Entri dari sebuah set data
● ● ●
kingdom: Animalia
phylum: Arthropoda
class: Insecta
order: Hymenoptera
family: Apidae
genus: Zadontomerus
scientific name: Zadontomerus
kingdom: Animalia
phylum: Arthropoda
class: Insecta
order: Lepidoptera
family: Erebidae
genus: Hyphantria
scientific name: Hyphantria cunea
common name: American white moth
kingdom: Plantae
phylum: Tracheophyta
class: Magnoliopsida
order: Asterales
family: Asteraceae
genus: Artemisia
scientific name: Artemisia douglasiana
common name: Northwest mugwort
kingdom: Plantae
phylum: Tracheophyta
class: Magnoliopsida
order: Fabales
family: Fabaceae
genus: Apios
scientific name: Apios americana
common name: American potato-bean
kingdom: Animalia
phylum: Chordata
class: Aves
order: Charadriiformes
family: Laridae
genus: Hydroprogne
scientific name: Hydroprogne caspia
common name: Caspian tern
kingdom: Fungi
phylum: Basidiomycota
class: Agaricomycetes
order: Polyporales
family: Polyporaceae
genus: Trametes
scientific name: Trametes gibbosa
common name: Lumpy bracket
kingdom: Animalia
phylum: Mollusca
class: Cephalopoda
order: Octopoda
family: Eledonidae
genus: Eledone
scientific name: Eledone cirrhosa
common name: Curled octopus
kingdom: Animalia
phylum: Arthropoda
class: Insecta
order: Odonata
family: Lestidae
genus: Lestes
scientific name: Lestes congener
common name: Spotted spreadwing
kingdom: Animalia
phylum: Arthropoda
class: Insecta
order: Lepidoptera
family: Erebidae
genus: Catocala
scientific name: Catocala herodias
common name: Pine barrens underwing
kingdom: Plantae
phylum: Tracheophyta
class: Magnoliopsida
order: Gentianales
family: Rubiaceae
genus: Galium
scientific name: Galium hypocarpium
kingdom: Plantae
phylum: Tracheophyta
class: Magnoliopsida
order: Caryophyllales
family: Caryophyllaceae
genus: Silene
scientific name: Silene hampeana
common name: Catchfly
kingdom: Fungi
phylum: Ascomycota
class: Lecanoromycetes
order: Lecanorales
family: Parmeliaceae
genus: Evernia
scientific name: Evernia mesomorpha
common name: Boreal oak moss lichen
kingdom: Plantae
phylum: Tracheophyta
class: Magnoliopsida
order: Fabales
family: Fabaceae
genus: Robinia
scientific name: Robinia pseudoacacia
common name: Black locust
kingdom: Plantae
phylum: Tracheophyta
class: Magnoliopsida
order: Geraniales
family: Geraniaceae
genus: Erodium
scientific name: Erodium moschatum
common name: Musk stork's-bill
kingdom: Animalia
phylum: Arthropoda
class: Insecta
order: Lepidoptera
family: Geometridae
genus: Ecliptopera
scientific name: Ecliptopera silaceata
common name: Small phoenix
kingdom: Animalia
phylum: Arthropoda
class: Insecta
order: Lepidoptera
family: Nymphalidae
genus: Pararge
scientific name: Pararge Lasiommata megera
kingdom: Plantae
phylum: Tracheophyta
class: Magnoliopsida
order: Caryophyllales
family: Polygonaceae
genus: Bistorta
● ● ●
Ubahlah baris-baris butir di atas, mulai dari baris yang memuat "family: Polyporaceae" hingga baris yang memuat "common name: Curled octopus", menjadi tabel Markdown berkolom "Nomor" dan "Baris". Lewati baris kosong.

| Nomor | Baris |
|---|---|
| 1 | family: Polyporaceae |
| 2 | genus: Trametes |
| 3 | scientific name: Trametes gibbosa |
| 4 | common name: Lumpy bracket |
| 5 | kingdom: Animalia |
| 6 | phylum: Mollusca |
| 7 | class: Cephalopoda |
| 8 | order: Octopoda |
| 9 | family: Eledonidae |
| 10 | genus: Eledone |
| 11 | scientific name: Eledone cirrhosa |
| 12 | common name: Curled octopus |